SQL> alter table t add constraint t_pk primary key(id);


Table altered.


3、創建索引


SQL> create index t_val1_i on t(val1);


Index created.


SQL> create index t_val2_i on t(val2);


Index created.


SQL> exec dbms_stats.gather_table_stats(user,'t',estimate_percent=>100,method_opt=>'for all columns size auto',cascade=>true);--對所有的列作直方圖分析,桶數oracle自己去決定


PL/SQL procedure successfully completed.


method_opt——

Accepts:

FOR ALL [INDEXED | HIDDEN] COLUMNS [size_clause]

FOR COLUMNS [size clause] column|attribute [size_clause] [,column|attribute [size_clause]...]


size_clause is defined as size_clause := SIZE {integer | REPEAT | AUTO | SKEWONLY}


- integer : Number of histogram buckets. Must be in the range [1,254].

- REPEAT : Collects histograms only on the columns that already have histograms.

- AUTO : Oracle determines the columns to collect histograms based on data distribution and the workload of the columns.

- SKEWONLY : Oracle determines the columns to collect histograms based on the data distribution of the columns.

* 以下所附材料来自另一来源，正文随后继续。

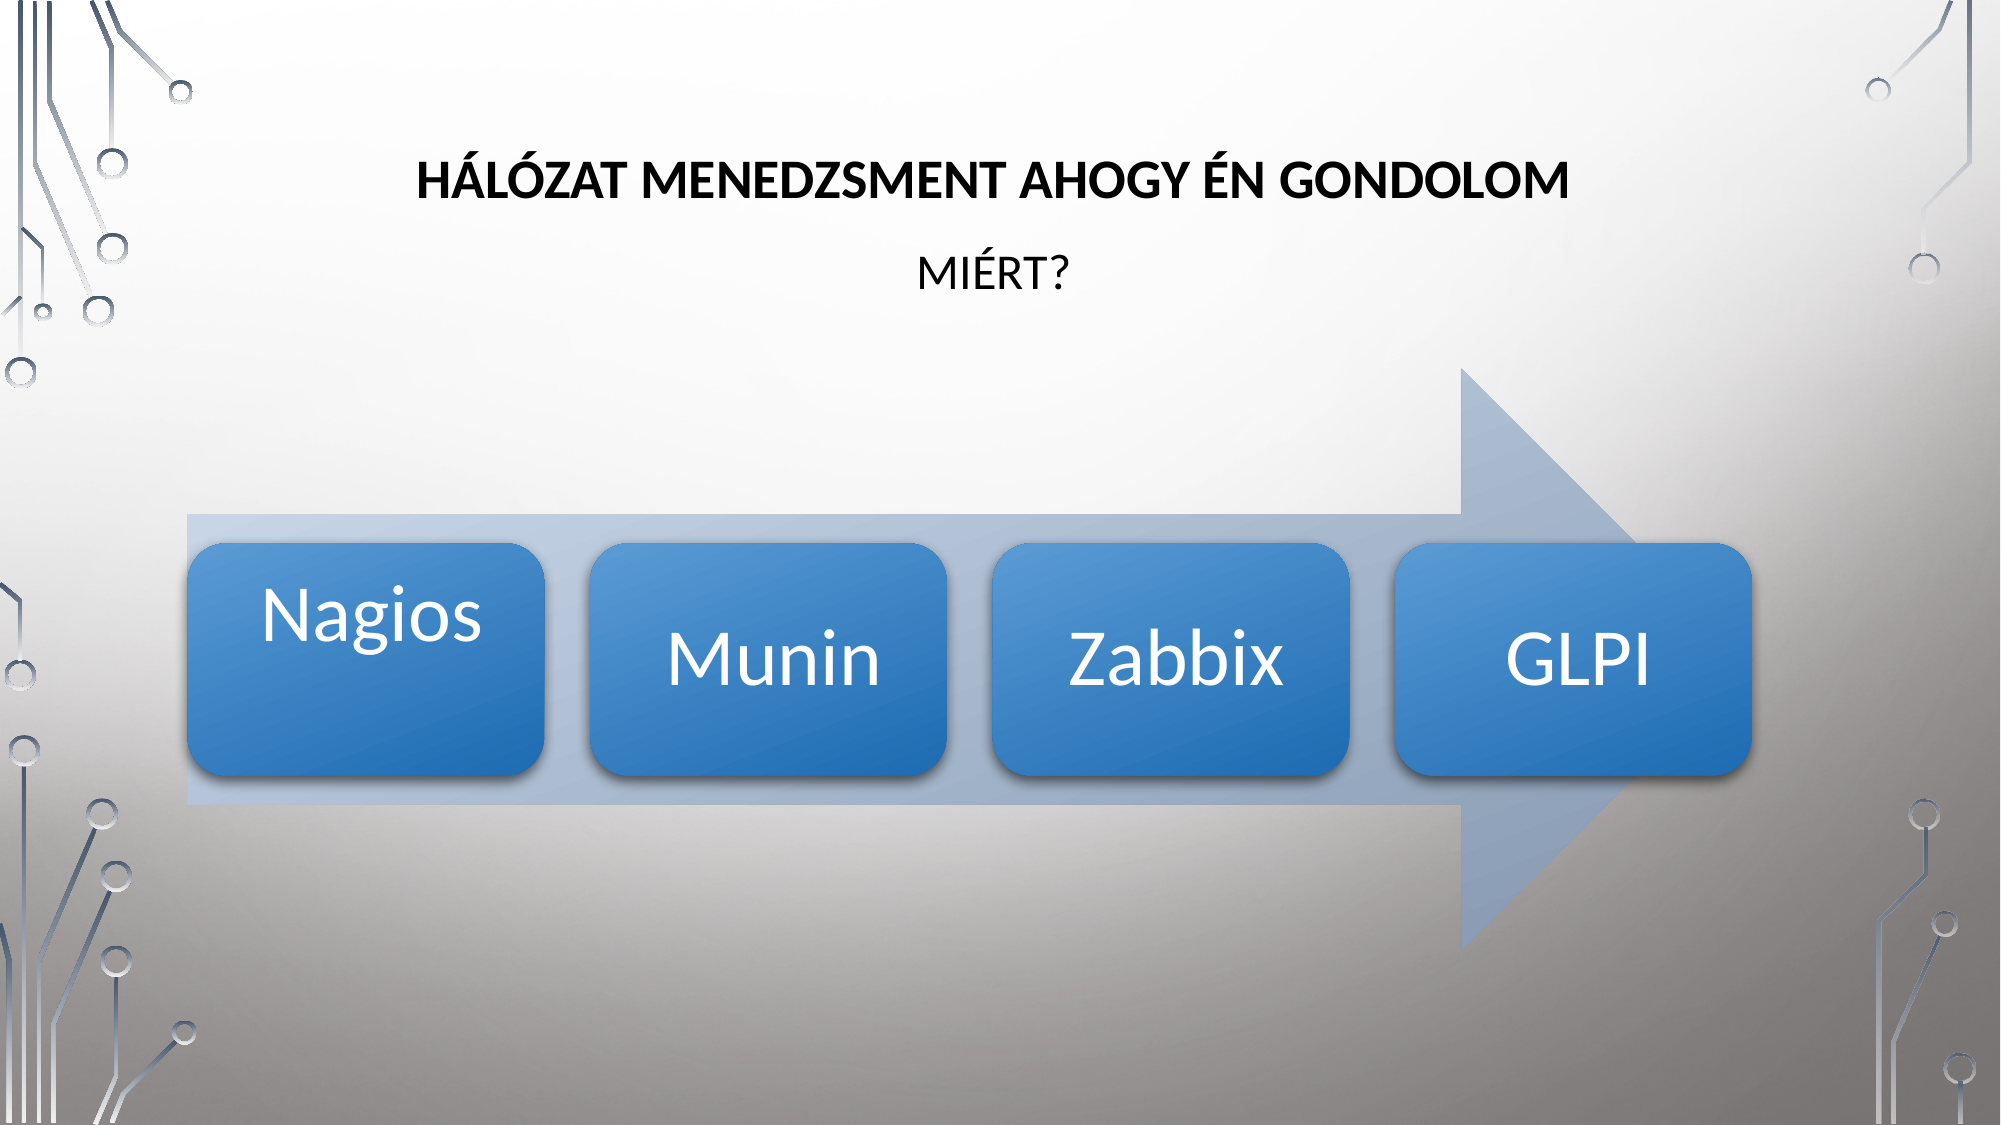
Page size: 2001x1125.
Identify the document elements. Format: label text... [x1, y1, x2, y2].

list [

The default is FOR ALL COLUMNS SIZE AUTO.The default value can be changed using the SET_PARAM Procedure.


查詢視圖:

select column_name,num_buckets,low_value,high_value,density,num_nulls,avg_col_len,histogram,num_distinct from user_tab_col_statistics where table_name='T'


發現:histogram=NONE  表示直方圖信息都沒有生成。


VAL1字段的最大值和最小值:發現是經過加密的。


oracle提供了這個值的反解的方法:

select column_name,num_buckets,utl_raw.cast_to_number(low_value) as low_value,utl_raw.cast_to_number(high_value) as high_value,density,num_nulls,avg_col_len,histogram,num_distinct from user_tab_col_statistics where table_name='T'

--數字反解


select column_name,num_buckets,utl_raw.cast_to_varchar2(low_value) as low_value,utl_raw.cast_to_varchar2(high_value) as high_value,density,num_nulls,avg_col_len,histogram,num_distinct from user_tab_col_statistics where table_name='T'

--字符串的反解


SQL> set linesize 100

SQL> desc user_tab_col_statistics;

Name                                                  Null?    Type

----------------------------------------------------- -------- ------------------------------------

TABLE_NAME                                                     VARCHAR2(30)   --表名

COLUMN_NAME                                                    VARCHAR2(30)   --列名

NUM_DISTINCT                                                   NUMBER     --列的不重複值個數

LOW_VALUE                                                      RAW(32)     --最小值

HIGH_VALUE                                                     RAW(32)     --最大值

DENSITY                                                        NUMBER      --密度

NUM_NULLS                                                      NUMBER     --空值個數

NUM_BUCKETS                                                    NUMBER     --桶數

LAST_ANALYZED                                                  DATE       --最後一此分析時間

SAMPLE_SIZE                                                    NUMBER      --採樣大小

GLOBAL_STATS                                                   VARCHAR2(3)     --狀態

USER_STATS                                                     VARCHAR2(3)    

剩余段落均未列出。